EXERCISE REQUIREMENTS - Return every line below as is, leaving out the pictures.

COLLECTED DATA -
- - -

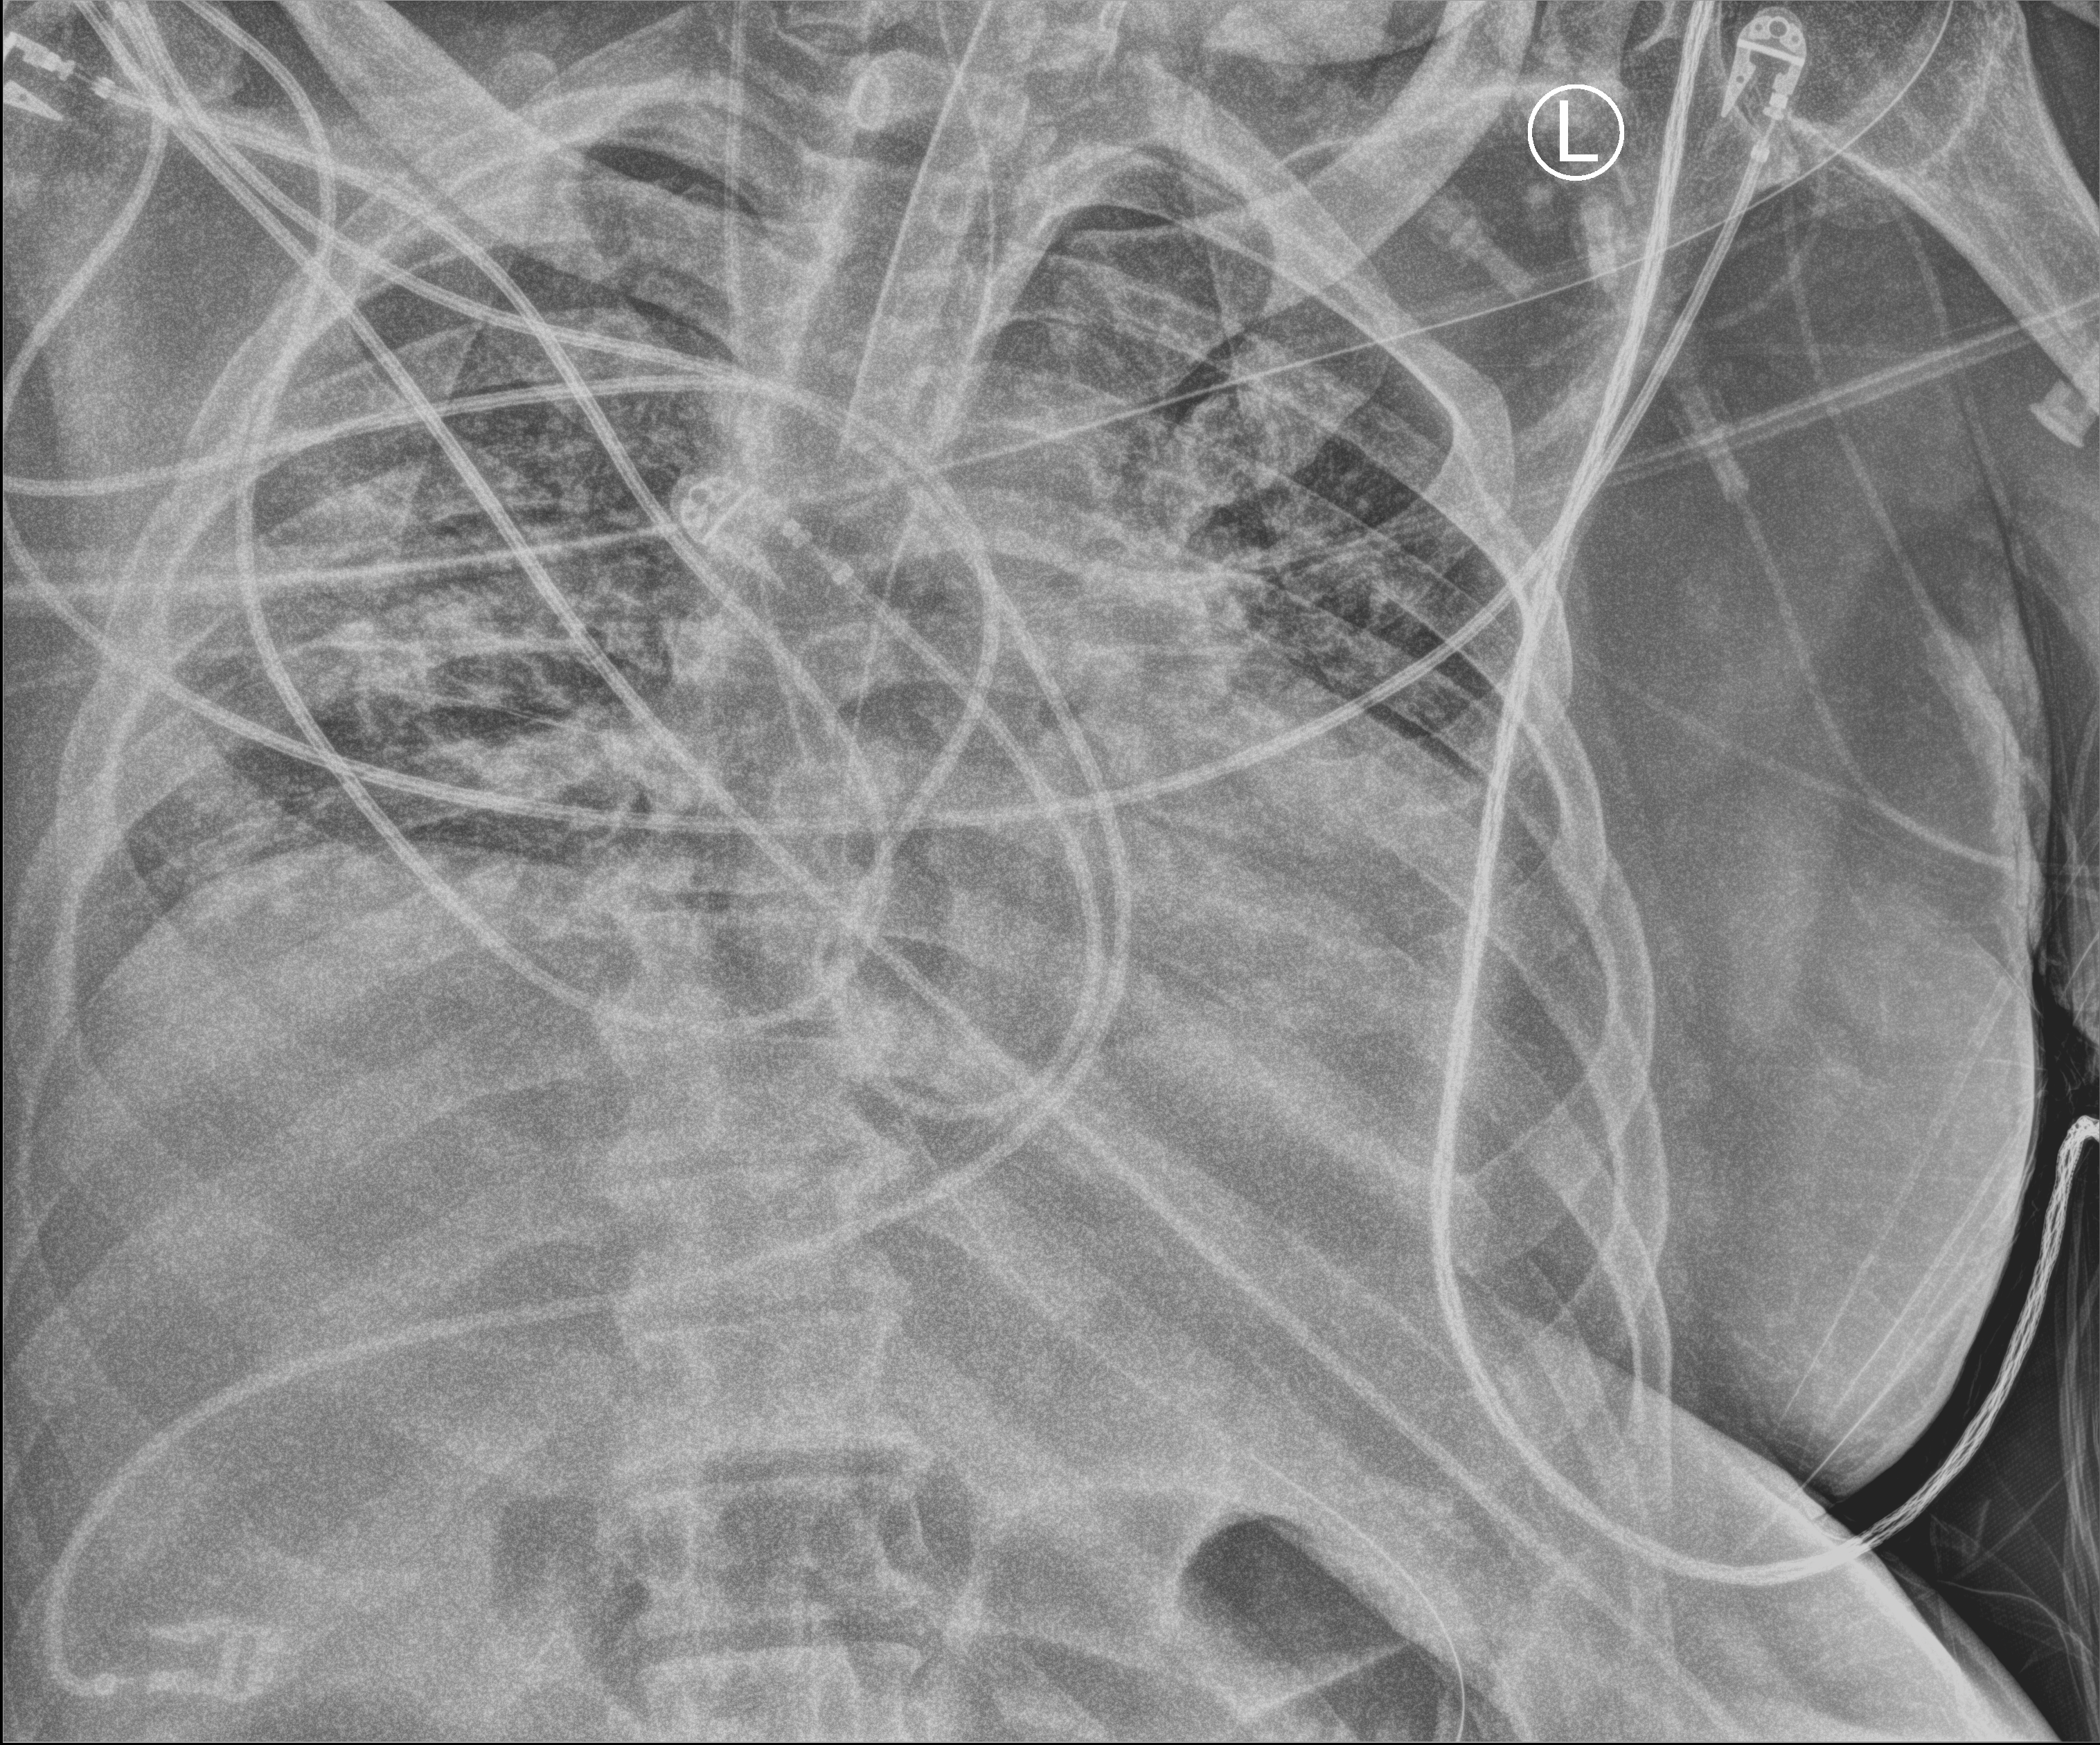
Chest X-ray (portable); anteroposterior (AP) projection. Male patient hospitalised with COVID-19, age 18–59 years.
Hospital-stay facts (about this admission, not read from this image; timing relative to this image not recorded):
- mechanically ventilated during this hospital stay: yes
- length of hospital stay: 41 days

- - -

RESPONSE TO THIS TASK -
Chest X-ray (portable); anteroposterior (AP) projection. Male patient hospitalised with COVID-19, age 18–59 years.
Hospital-stay facts (about this admission, not read from this image; timing relative to this image not recorded):
- mechanically ventilated during this hospital stay: yes
- length of hospital stay: 41 days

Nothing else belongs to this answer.